Performance Guidelines
- Batch Operations: Process in batches of 1000 records
- Indexes: Add indexes for frequently queried columns
- Transactions: Use transactions for multi-record operations
- Connection Management: Caller manages connection lifecycle
Performance Requirements
Memory Management
- Target: >70% memory reduction vs. full snapshot retention
- Measurement: Profile memory usage with large datasets
- Optimization: Stream processing, batch operations, minimal object retention
Processing Speed
- Target: >500 snapshots/second processing rate
- Measurement: Benchmark with realistic datasets
- Optimization: Database batching, efficient algorithms, minimal I/O
Storage Efficiency
- Target: <25% storage overhead for metrics
- Measurement: Compare metrics table size to source data
- Optimization: Efficient data types, minimal redundancy
Submission Process
Before Submitting
-
Run Tests: Ensure all tests pass
uv run pytest -
Check Type Hints: Verify type annotations
uv run mypy . -
Test Coverage: Ensure adequate test coverage
uv run pytest --cov=. --cov-report=term-missing -
Documentation: Update relevant documentation files
Pull Request Guidelines
- Description: Clear description of changes and motivation
- Testing: Include tests for new functionality
- Documentation: Update docs for API changes
- Breaking Changes: Document any breaking changes
- Performance: Include performance impact analysis for significant changes
Code Review Checklist
- Follows function/file size limits
- Has comprehensive test coverage
- Includes proper error handling
- Uses type annotations consistently
- Maintains backward compatibility
- Updates relevant documentation
- No security vulnerabilities (SQL injection, etc.)

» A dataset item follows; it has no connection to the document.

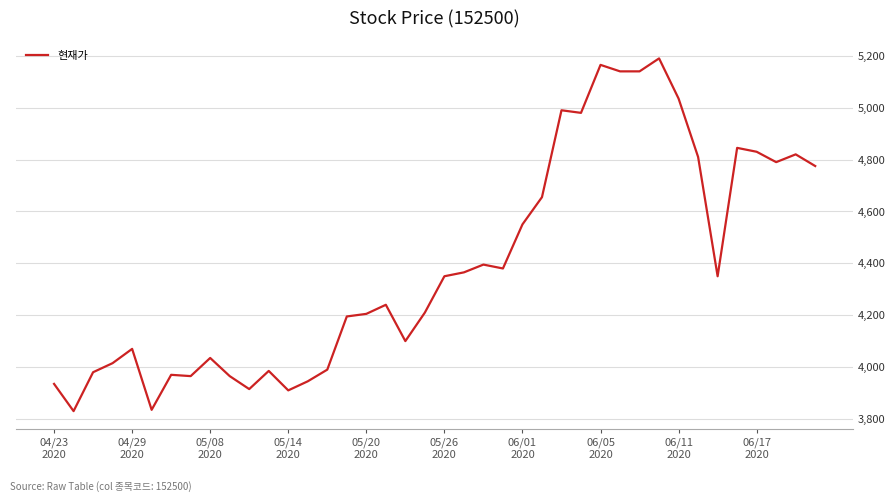

What is the maximum value shown in the chart?

5190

- Performance impact analyzed
Documentation Maintenance
When to Update Documentation
- API Changes: Any modification to public interfaces
- Architecture Changes: New patterns, data structures, or workflows
- Performance Changes: Significant performance improvements or regressions
- Feature Additions: New capabilities or metrics
Documentation Types
- Code Comments: Complex algorithms and business logic
- Docstrings: All public functions and classes
- Module Documentation: Purpose and usage examples
- Architecture Documentation: System design and component relationships
Getting Help
Resources
- Architecture Overview:
docs/architecture.md - API Documentation:
docs/API.md - Module Documentation:
docs/modules/ - Decision Records:
docs/decisions/
Communication
- Issues: Use GitHub issues for bug reports and feature requests
- Discussions: Use GitHub discussions for questions and design discussions
- Code Review: Comment on pull requests for specific code feedback
Development Workflow
Feature Development
- Create Branch: Feature-specific branch from main
- Develop: Follow coding standards and test requirements
- Test: Comprehensive testing including edge cases
- Document: Update relevant documentation
- Review: Submit pull request for code review
- Merge: Merge after approval and CI success
Bug Fixes
- Reproduce: Create test that reproduces the bug
- Fix: Implement minimal fix addressing root cause
- Verify: Ensure fix resolves issue without regressions
- Test: Add regression test to prevent future occurrences
Performance Improvements
- Benchmark: Establish baseline performance metrics
- Optimize: Implement performance improvements
- Measure: Verify performance gains with benchmarks
- Document: Update performance characteristics in docs
Thank you for contributing to the Orderflow Backtest System! Your contributions help make this a better tool for cryptocurrency trading analysis.